Recorded data
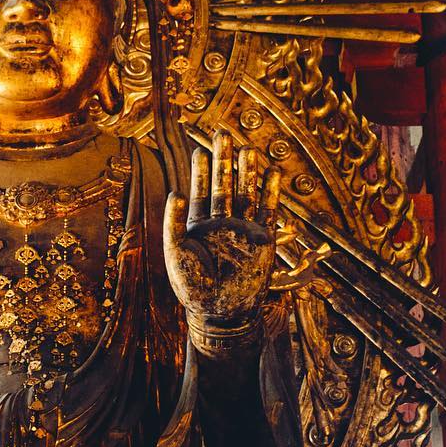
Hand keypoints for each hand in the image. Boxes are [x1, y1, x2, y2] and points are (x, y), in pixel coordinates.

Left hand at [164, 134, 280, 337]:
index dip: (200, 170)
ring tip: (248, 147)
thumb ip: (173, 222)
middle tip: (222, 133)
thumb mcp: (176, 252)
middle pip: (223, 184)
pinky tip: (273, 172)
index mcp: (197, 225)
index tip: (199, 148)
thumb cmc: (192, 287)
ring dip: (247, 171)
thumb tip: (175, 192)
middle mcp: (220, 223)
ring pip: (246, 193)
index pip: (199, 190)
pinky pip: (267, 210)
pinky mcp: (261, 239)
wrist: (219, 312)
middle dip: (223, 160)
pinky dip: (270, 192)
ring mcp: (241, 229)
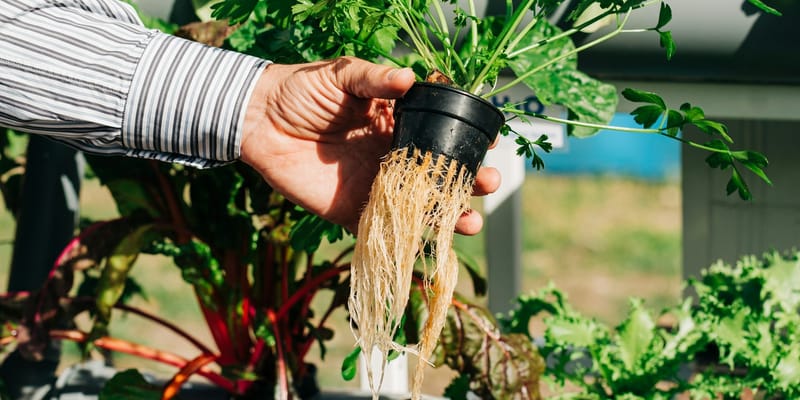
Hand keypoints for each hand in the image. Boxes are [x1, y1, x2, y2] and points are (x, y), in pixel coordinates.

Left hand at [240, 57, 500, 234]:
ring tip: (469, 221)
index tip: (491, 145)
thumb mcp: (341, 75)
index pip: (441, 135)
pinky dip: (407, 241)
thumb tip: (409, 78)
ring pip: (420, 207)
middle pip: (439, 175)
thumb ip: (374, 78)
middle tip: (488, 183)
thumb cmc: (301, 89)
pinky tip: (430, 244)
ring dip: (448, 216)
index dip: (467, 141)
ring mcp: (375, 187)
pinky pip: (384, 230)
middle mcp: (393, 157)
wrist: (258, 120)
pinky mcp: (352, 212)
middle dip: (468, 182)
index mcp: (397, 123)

▸ **EXERCISE GOAL**
Give the records back exactly, with no pictures.

▸ **RESPONSE TO THE EXERCISE**
Hand keypoints for each hand in the image. Boxes are [x1, y1, x2, y2] and points are (x, y), in pixel coordinates.

Left hand at [164, 134, 280, 337]:
index dip: (200, 170)
ring tip: (248, 147)
thumb ip: (173, 222)
middle tip: (222, 133)
thumb mcp: (176, 252)
middle pip: (223, 184)
pinky tip: (273, 172)
index mcp: (197, 225)
index tip: (199, 148)
thumb cmc: (192, 287)
ring dip: (247, 171)
thumb tip: (175, 192)
middle mcp: (220, 223)
ring pip: (246, 193)
index pip: (199, 190)
pinky pip: (267, 210)
pinky mcp: (261, 239)
wrist: (219, 312)
middle dip: (223, 160)
pinky dip: (270, 192)
ring mcp: (241, 229)
Hand keypoints for each hand in the image. Boxes are [x1, y1, x2, y2] and points are (x, y), in pixel coordinates.

Left hand at [240, 57, 500, 234]:
ring tip: (469, 221)
index tip: (491, 145)
thumb mcp: (341, 75)
index pip: (441, 135)
pinky dip: (407, 241)
thumb tip: (409, 78)
ring pip: (420, 207)
middle pip: (439, 175)
thumb ip: (374, 78)
middle tip: (488, 183)
thumb cmc: (301, 89)
pinky tip: (430, 244)
ring dip: (448, 216)
index dip: (467, 141)
ring mcp: (375, 187)
pinky pip: (384, 230)
middle mcp: (393, 157)
wrist: (258, 120)
pinky mcp: (352, 212)
middle dip: (468, 182)
index mcp: (397, 123)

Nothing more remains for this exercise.